January 10, 2011

New Job

Friday was the last day at my old job.  It is funny the plethora of emotions I had about leaving that job.  It started two weeks ago when I accepted the new job and I had to turn in my notice. It was easy to write my letter of resignation but it wasn't so easy to give it to my boss.  I had it sitting on my desk staring at me and I just couldn't make myself get up and give it to my boss.  I was overwrought.  My brother called me and told me to just do it!  It was easy enough to ignore him.  Ems kept writing me texts to do it.  They started out encouraging and then they began to get stern.  She even tried to bribe me to no avail. She then must of told Z that her tactics were not working because he began to send me some encouraging emails.  I tried to suck it up but I was paralyzed in fear.  Finally, about 11:30 I worked up the courage to walk into my bosses office but he had already left for lunch.  Damn!

I hate disappointing people and I think that was why I was afraid.  I knew by leaving it would royally screw my boss as he recently had two other key people leave in his small department of 6.   I also knew he wouldn't say anything horrible to me as he is a good person but I was still afraid.  Finally at 2pm I walked into his office and handed over my letter.  All I said was, "You are not going to like this.".  He read over the letter and my fears came to fruition.  His face said it all.  He was terribly upset and shocked.  It made me feel horrible and sad.  I spent nine hours a day for the last four years at that job and it was coming to a close.

As the days came and went the sadness lifted and it was replaced by excitement.  A new chapter in my life was about to begin.  I am going to go to a new job tomorrow and know nothing.  It is a scary prospect.  I don't know what it will be like and I will have no routine.  I am used to my morning routine.  I arrive to work at 8:30ish and prepare my morning Cherry Coke Zero and eat my breakfast.  I would then read my email and checked my bank balance.  This will not happen tomorrow morning.

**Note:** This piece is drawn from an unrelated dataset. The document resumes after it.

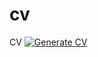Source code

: # cv
CV
[![Generate CV](https://github.com/cdalamagkas/cv/actions/workflows/main.yml/badge.svg)](https://github.com/cdalamagkas/cv/actions/workflows/main.yml)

The good news is that I am not nervous.  I know this will be a time where I will need to expect the unexpected.  I am looking forward to this new adventure.  I hope I will meet some great new people and make some new friends.

5 comments:

ems said...

Nine hours a day?

:-P

Unknown said...

8.5???

zlionsfan said...

I think it will be helpful if you practice detachment. This is not our grandparents' generation: employers do not keep people on for life and employees do not stick with a company for life. Virtually all employers will expect you to continue to add value to the company while you are there, and if you do not, they will slowly move you out the door. You don't owe them loyalty any more than they owe you a job.

If your old boss really wanted you to stay, he would have paid you accordingly. The fact that he (and the chain of command) chose not to, and that he didn't seem to change pretty much anything, even while other people in the department were leaving, suggests that the company didn't value you at all.

Too many people these days feel just as you do, that somehow they owe something to an employer that has shorted them time and again. Chances are, if you're in a situation like that, you're better off somewhere else anyway. You can tell the difference between an employer who cares and an employer who doesn't; give your loyalty to the one that deserves it.

Moore said...

You have started a new chapter and have a clean slate. No one has any notions of who you are, or what you like or don't like. Take advantage of that to put forth the image and work style for which you want to be known. Create the best possible brand of you. Good Luck!

Unknown said...

@Moore...I will take your advice and make this new job a clean slate. No words about religion or politics;) Plus I will try and keep my bad habits hidden away from work. Perhaps I will even revert back to my "good" employee behavior. Ha.

@Z...Logically I understand you. I get that my employer has no loyalty to me and they showed it often...my brain agrees completely with you. However, somewhere in there my heart and emotions think something different. I will endeavor to toughen up a bit.